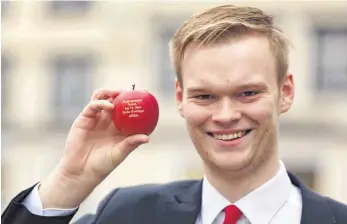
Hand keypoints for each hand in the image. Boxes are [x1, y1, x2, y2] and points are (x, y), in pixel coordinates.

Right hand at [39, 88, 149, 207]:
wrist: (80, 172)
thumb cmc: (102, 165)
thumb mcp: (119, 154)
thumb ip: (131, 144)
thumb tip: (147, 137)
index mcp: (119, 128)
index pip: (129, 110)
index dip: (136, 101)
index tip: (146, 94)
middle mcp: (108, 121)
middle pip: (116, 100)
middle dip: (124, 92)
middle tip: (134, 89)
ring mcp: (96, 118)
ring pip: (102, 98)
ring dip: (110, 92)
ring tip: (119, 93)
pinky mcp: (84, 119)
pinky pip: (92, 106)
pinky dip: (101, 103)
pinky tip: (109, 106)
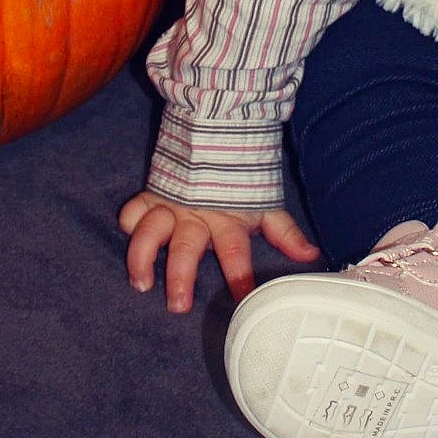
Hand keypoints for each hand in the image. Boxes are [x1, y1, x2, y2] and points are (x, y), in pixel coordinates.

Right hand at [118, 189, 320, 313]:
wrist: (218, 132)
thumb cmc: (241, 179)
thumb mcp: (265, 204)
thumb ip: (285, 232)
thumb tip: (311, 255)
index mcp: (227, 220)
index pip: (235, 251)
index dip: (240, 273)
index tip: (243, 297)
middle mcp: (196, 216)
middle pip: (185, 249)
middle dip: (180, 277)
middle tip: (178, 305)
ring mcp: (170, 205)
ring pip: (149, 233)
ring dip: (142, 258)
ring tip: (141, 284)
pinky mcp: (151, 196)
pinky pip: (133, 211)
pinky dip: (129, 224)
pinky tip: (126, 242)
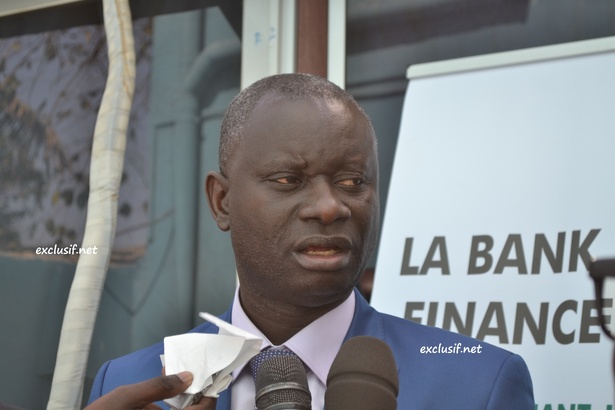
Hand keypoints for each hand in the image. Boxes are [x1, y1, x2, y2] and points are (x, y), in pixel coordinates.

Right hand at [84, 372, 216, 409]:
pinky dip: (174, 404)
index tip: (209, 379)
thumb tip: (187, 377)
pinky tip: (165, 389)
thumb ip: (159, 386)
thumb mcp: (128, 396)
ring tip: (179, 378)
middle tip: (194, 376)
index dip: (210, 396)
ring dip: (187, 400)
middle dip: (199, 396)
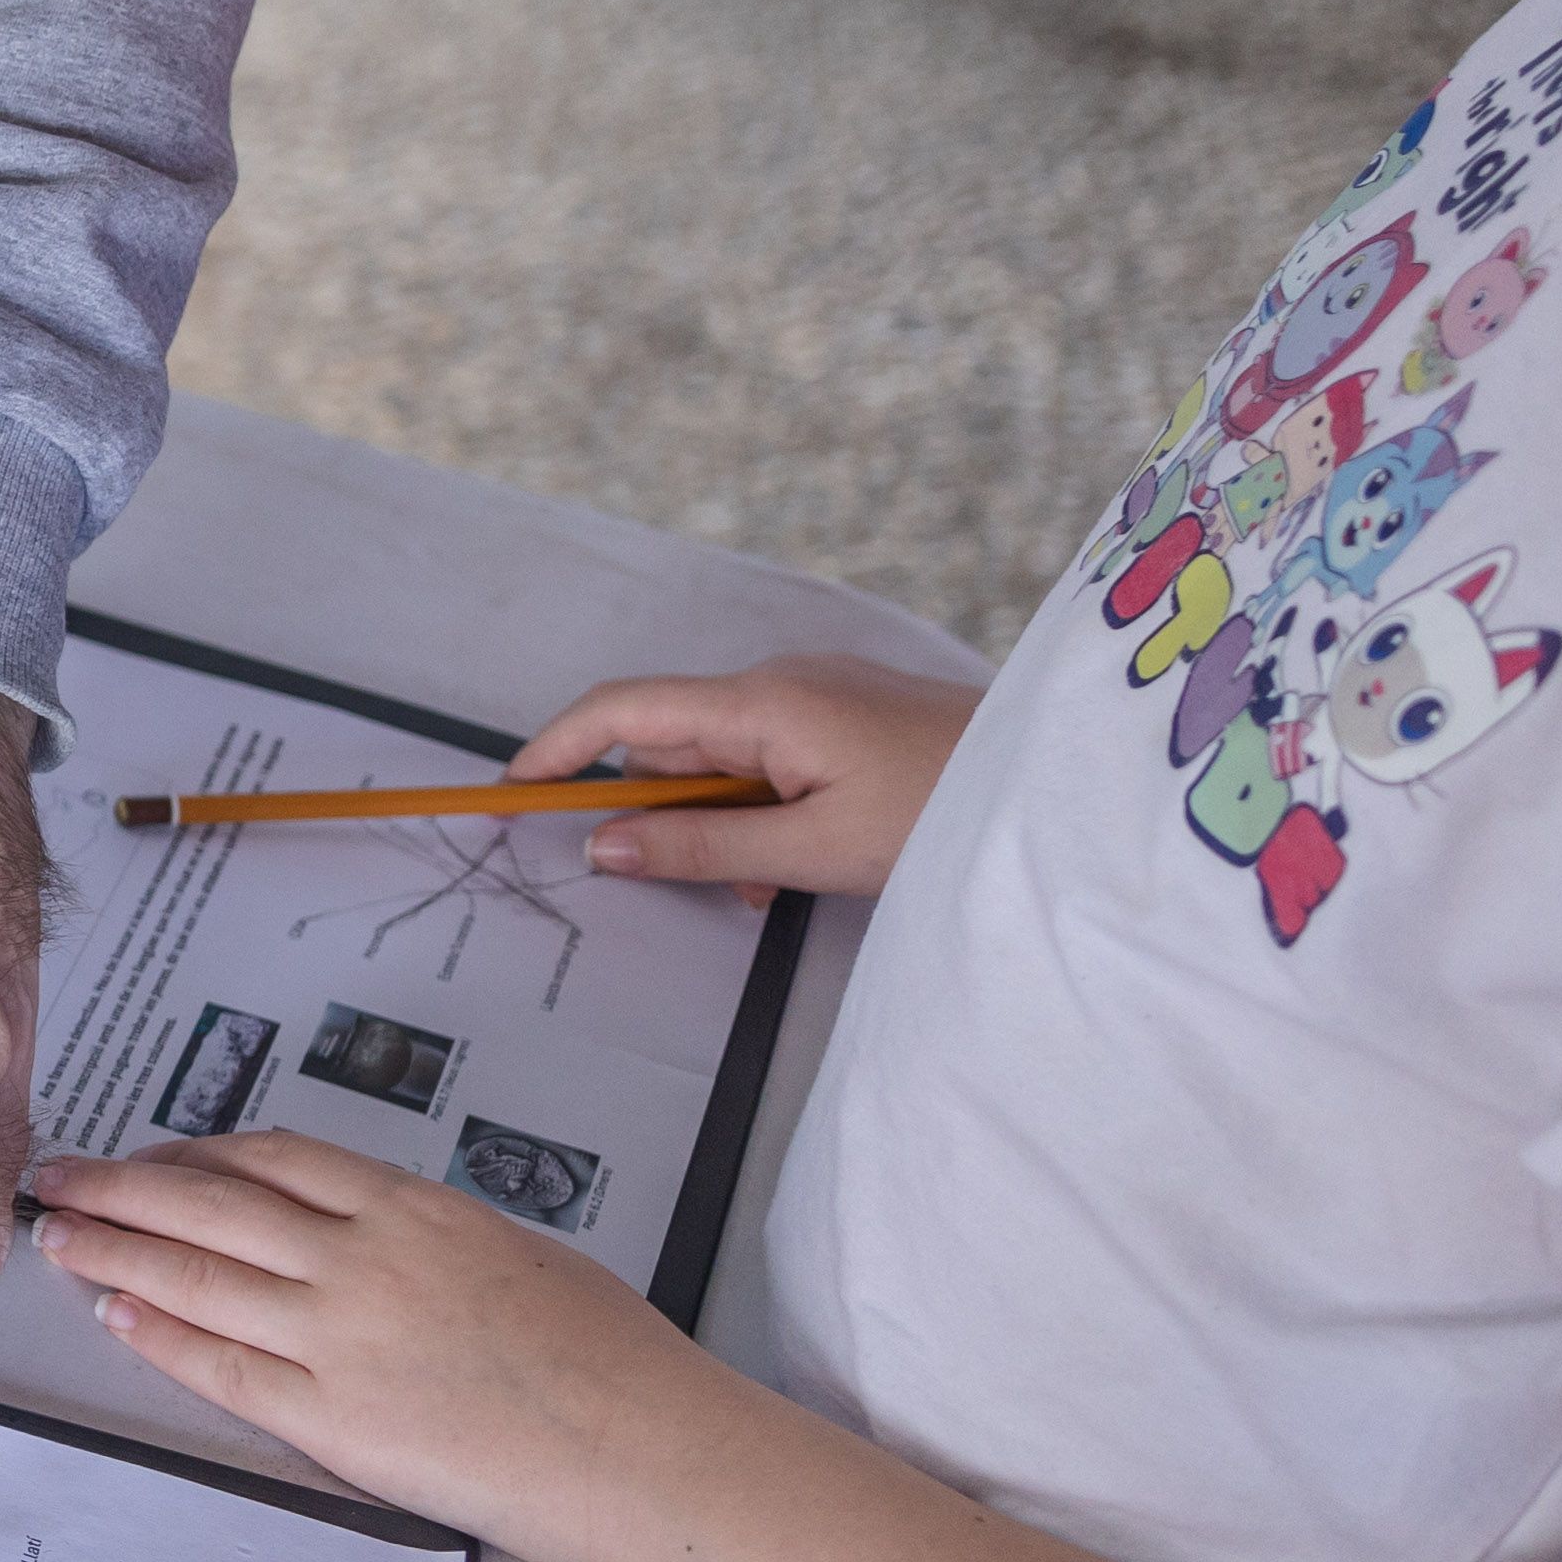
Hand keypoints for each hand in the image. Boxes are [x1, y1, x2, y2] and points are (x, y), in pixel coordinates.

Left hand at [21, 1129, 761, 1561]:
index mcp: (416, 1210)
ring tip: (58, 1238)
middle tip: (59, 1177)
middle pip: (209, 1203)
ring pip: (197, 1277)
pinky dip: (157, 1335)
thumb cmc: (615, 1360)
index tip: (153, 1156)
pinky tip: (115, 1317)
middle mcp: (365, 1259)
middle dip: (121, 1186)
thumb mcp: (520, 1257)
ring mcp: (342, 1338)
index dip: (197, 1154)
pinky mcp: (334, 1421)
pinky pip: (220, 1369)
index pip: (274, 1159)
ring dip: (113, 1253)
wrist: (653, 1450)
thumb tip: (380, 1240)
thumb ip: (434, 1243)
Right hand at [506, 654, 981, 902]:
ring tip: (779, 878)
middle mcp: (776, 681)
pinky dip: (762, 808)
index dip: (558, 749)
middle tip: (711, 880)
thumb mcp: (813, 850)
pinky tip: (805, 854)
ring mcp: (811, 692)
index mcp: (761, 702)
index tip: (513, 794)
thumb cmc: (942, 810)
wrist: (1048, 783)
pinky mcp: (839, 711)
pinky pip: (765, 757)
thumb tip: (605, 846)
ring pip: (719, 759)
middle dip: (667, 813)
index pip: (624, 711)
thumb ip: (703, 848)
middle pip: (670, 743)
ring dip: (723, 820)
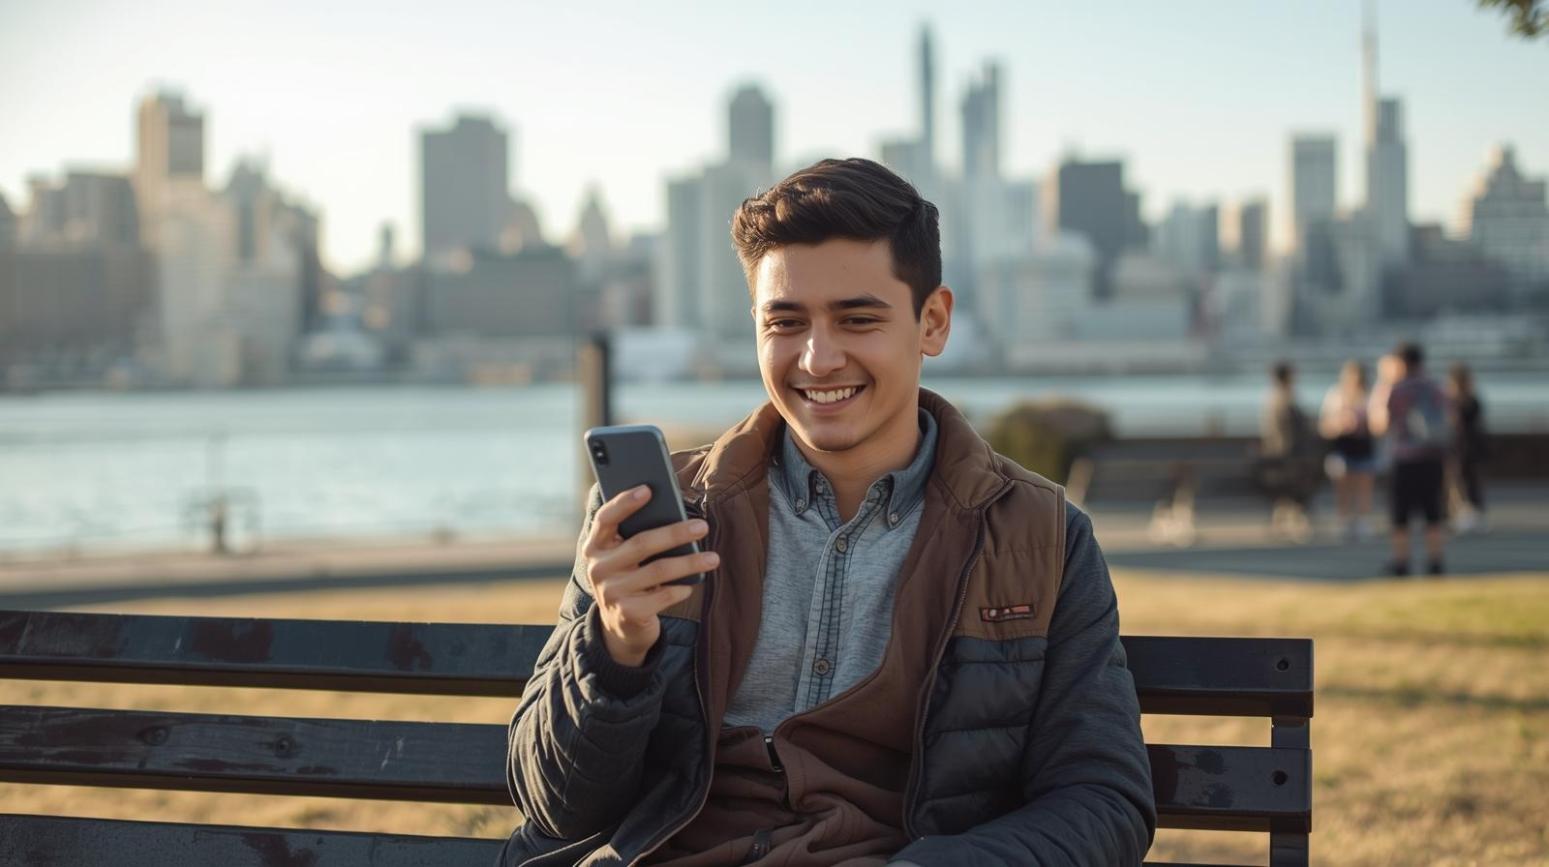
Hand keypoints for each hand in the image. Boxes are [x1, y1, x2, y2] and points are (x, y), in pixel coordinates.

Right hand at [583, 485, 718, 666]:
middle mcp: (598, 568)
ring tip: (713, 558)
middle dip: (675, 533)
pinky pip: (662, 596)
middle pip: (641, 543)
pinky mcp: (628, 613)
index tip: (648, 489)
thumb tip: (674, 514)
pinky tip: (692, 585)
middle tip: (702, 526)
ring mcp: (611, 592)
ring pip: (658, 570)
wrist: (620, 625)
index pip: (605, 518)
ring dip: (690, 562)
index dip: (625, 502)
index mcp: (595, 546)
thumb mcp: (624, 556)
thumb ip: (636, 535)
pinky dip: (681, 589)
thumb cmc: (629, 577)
---------------
> _Aim of the task_
What is needed is every line of the data above, set down exactly but with the images left out.

> _Result for this exercise_
Hand keypoints for each hand in the image. Boxes are [x1, y1, x2, y2] and points are (x, y), in pixel coordinates.

Right hand at [39, 88, 149, 207]:
wrist: (80, 172)
thumb cmc: (102, 165)
thumb mcp: (119, 154)
thumb ip: (131, 144)
thumb tip: (147, 137)
index mcp: (119, 128)
index pip: (129, 110)
index dip: (136, 101)
index tip: (146, 94)
middle mcp: (108, 121)
middle pip: (116, 100)
middle dip: (124, 92)
middle tip: (134, 89)
ring mcp: (96, 118)
ring pip: (102, 98)
ring dip: (110, 92)
ring tip: (119, 93)
pinky mcp: (84, 119)
pinky pip: (92, 106)
pinky dip: (101, 103)
pinky tip: (109, 106)
Hand keypoints for each hand in the image. Boxes are [x1, y1, x2, y2] and points are (x, y), in pixel coordinates.

Right hand at [118, 189, 320, 313]:
wrist: (218, 132)
thumb cmc: (241, 179)
thumb mcp: (265, 204)
thumb ip: (285, 232)
thumb tip: (311, 255)
index mcp: (227, 220)
index pip: (235, 251)
index dip: (240, 273)
index tip: (243, 297)
middle mcp: (196, 216)
middle pip: (185, 249)
middle dip: (180, 277)
middle tip: (178, 305)
ring mcp: (170, 205)
ring pip: (149, 233)
ring dip: (142, 258)
ring tip: (141, 284)
pinky mcp: (151, 196)
pinky pip: (133, 211)
pinky dip: (129, 224)
pinky tip: (126, 242)
Hand keypoints for each hand in the image. Boxes are [x1, y1, x2, y2] and points are (x, y), in pixel coordinates.

Right hand at [84, 372, 216, 409]:
pinky dip: (174, 404)
index tip: (209, 379)
thumb tip: (187, 377)
pinky tip: (165, 389)
thumb ip: (159, 386)
thumb mcp: (128, 396)
ring tip: (179, 378)
middle tip: (194, 376)
index dip: (210, 396)
ring dip: (187, 400)
middle dip: (199, 396)
Hand keypoints for each hand in the image. Boxes are [x1, y1, x2, y2] and points are (x, y), in pixel coordinates.

Left hand at [21, 1129, 761, 1561]:
index mcp: (416, 1210)
ring tip: (58, 1238)
middle tip: (59, 1177)
middle pip: (209, 1203)
ring pip: (197, 1277)
pinky dip: (157, 1335)
thumb cmc: (615, 1360)
index tip: (153, 1156)
pinky tip: (115, 1317)
middle mcp: (365, 1259)
middle dip: (121, 1186)
thumb mcp: (520, 1257)
ring mcp: (342, 1338)
index dip: (197, 1154)
pinky mcp: (334, 1421)
pinky pip: (220, 1369)
index pip: (274, 1159)
ring dip: (113, 1253)
wrist: (653, 1450)
thumb tip: (380, 1240)
thumb ip: (434, 1243)
Right hand at [506, 654, 981, 902]:
ring tip: (779, 878)
middle mcp: (776, 681)
pinky dip: (762, 808)
index dip: (558, 749)
middle tip: (711, 880)
thumb mcp: (813, 850)
pinky tip: (805, 854)
ring mcp: (811, 692)
index mcp: (761, 702)
index tip: (513, 794)
thumb cmc: (942, 810)
wrist: (1048, 783)
pinky mcp: (839, 711)
pinky pip: (765, 757)
thumb tip: (605, 846)
ring pip: (719, 759)
middle dip: (667, 813)
index pip: (624, 711)
thumb ip: (703, 848)
middle pip: (670, 743)
ring dip: (723, 820)
Hand keypoints for each hand in the image. Boxes are [x1, y1, x2, y2] and points are (x, y), in pixel coordinates.

Right hand at [583, 485, 718, 666]:
middle mcp: (598, 568)
ring tip: (713, 558)
middle dip: (675, 533)
pinky pip: (662, 596)
middle pip: (641, 543)
pinky mcp: (628, 613)
index tip: (648, 489)
thumb tip: (674, 514)
pinky tip: (692, 585)
middle tip: (702, 526)
ring mcp: (611, 592)
ring pip: (658, 570)
wrist: (620, 625)
index pip: (605, 518)
ring dip: (690, 562)
index dip: (625, 502)
index mcp: (595, 546)
thumb mcp: (624, 556)
thumb ip: (636, 535)
pinky dip: (681, 589)
thumb cmc: (629, 577)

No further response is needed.